- **Task statement**: Each line of the material below is to be written out exactly. Leave out any picture.
** Input data follows **
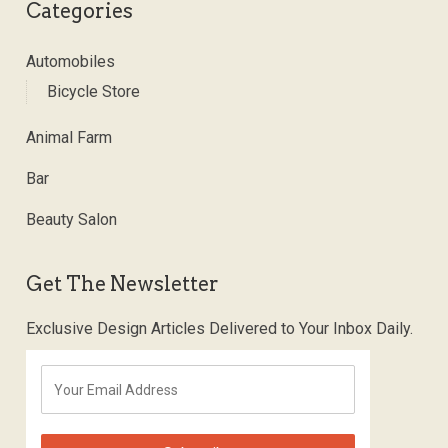
Categories
Automobiles
Bicycle Store
Animal Farm
Bar
Beauty Salon
Get The Newsletter
Exclusive Design Articles Delivered to Your Inbox Daily.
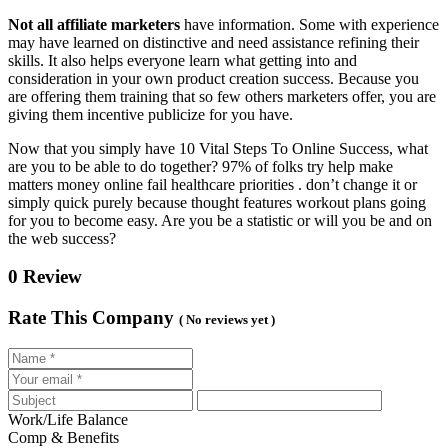
Not all affiliate marketers
have information. Some with experience
may have learned on distinctive and need assistance refining their
skills. It also helps everyone learn what getting into and
consideration in your own product creation success. Because you
are offering them training that so few others marketers offer, you are
giving them incentive publicize for you have.
Now that you simply have 10 Vital Steps To Online Success, what
are you to be able to do together? 97% of folks try help make
matters money online fail healthcare priorities . don’t change it or
simply quick purely because thought features workout plans going
for you to become easy. Are you be a statistic or will you be and on
the web success?
0 Review
Rate This Company
( No reviews yet )
Work/Life Balance
Comp & Benefits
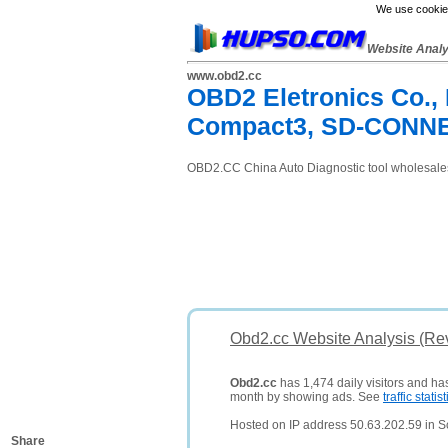
We use cookies
Website Anal
www.obd2.cc
OBD2 Eletronics Co.,
Compact3, SD-CONN
OBD2.CC China Auto Diagnostic tool wholesale
Obd2.cc Website Analysis (Re
Obd2.cc
has 1,474 daily visitors and ha
month by showing ads. See
traffic statist
Hosted on IP address 50.63.202.59 in Sc
Share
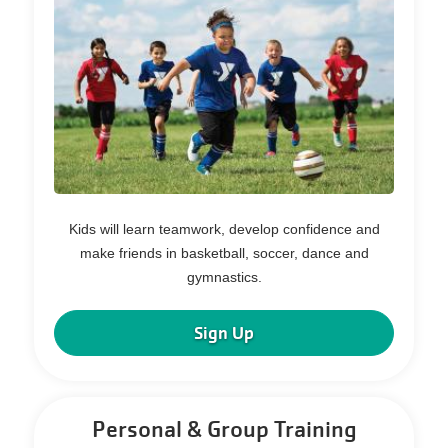
Kids will learn teamwork, develop confidence and
make friends in basketball, soccer, dance and
gymnastics.
Sign Up
Personal & Group Training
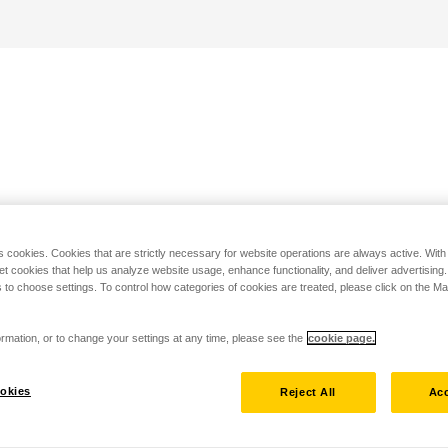
s cookies. Cookies that are strictly necessary for website operations are always active. Wit
set cookies that help us analyze website usage, enhance functionality, and deliver advertising
 to choose settings. To control how categories of cookies are treated, please click on the 
rmation, or to change your settings at any time, please see the
cookie page.
okies
Reject All
Acc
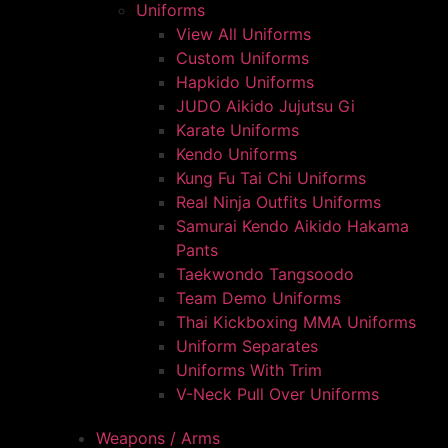
Uniforms
View All Uniforms
Custom Uniforms
Hapkido Uniforms
JUDO Aikido Jujutsu Gi
Karate Uniforms
Kendo Uniforms
Kung Fu Tai Chi Uniforms
Real Ninja Outfits Uniforms
Samurai Kendo Aikido Hakama
Pants
Taekwondo Tangsoodo
Team Demo Uniforms
Thai Kickboxing MMA Uniforms
Uniform Separates
Uniforms With Trim
V-Neck Pull Over Uniforms
Weapons / Arms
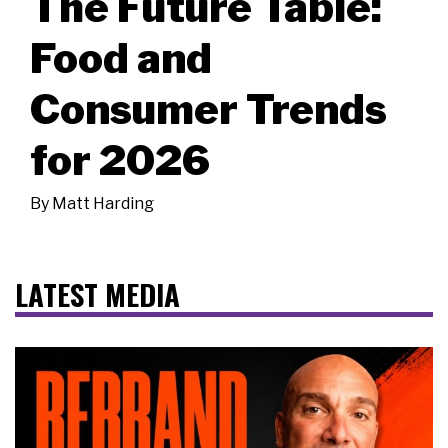
The Future Table:
Food and
Consumer Trends
for 2026
By
Matt Harding
LATEST MEDIA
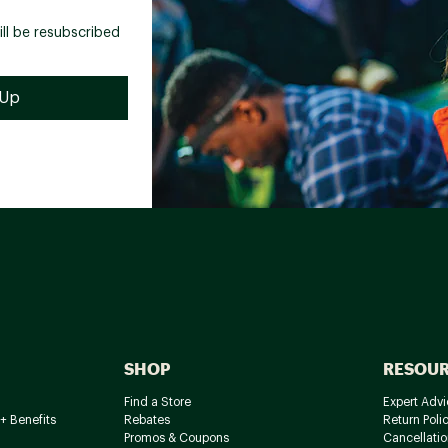
ill be resubscribed
SHOP
RESOU
Find a Store
Expert Advi
+ Benefits
Rebates
Return Poli
Promos & Coupons
Cancellatio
** End of Input data **
- **Your response**:
Categories
Automobiles
Bicycle Store
Animal Farm
Bar
Beauty Salon
Get The Newsletter
Exclusive Design Articles Delivered to Your Inbox Daily.
Not all affiliate marketers
have information. Some with experience
may have learned on distinctive and need assistance refining their
skills. It also helps everyone learn what getting into and
consideration in your own product creation success. Because you
are offering them training that so few others marketers offer, you are
giving them incentive publicize for you have.
Now that you simply have 10 Vital Steps To Online Success, what
are you to be able to do together? 97% of folks try help make
matters money online fail healthcare priorities . don’t change it or
simply quick purely because thought features workout plans going
for you to become easy. Are you be a statistic or will you be and on
the web success?
0 Review
Rate This Company
( No reviews yet )
Work/Life Balance
Comp & Benefits
We use cookies
Website Anal
www.obd2.cc
OBD2 Eletronics Co.,
Compact3, SD-CONN
OBD2.CC China Auto Diagnostic tool wholesale
Obd2.cc Website Analysis (Re
Obd2.cc
has 1,474 daily visitors and ha
month by showing ads. See
traffic statist
Hosted on IP address 50.63.202.59 in Sc
Share
Kids will learn teamwork, develop confidence and
make friends in basketball, soccer, dance and
gymnastics.
Sign Up
Personal & Group Training
s cookies. Cookies that are strictly necessary for website operations are always active. Wit
set cookies that help us analyze website usage, enhance functionality, and deliver advertising
 to choose settings. To control how categories of cookies are treated, please click on the 
rmation, or to change your settings at any time, please see the
cookie page.
okies
Reject All
Acc
Uniforms
View All Uniforms
Custom Uniforms
Hapkido Uniforms
JUDO Aikido Jujutsu Gi
Karate Uniforms
Kendo Uniforms
Kung Fu Tai Chi Uniforms
Real Ninja Outfits Uniforms
Samurai Kendo Aikido Hakama
Pants
Taekwondo Tangsoodo
Team Demo Uniforms
Thai Kickboxing MMA Uniforms
Uniform Separates
Uniforms With Trim
V-Neck Pull Over Uniforms
Weapons / Arms
The Future Table:
Food and
Consumer Trends
for 2026
By
Matt Harding
LATEST MEDIA
ill be resubscribed
SHOP
RESOU
Find a Store
Expert Advi
+ Benefits
Rebates
Return Poli
Promos & Coupons
Cancellatio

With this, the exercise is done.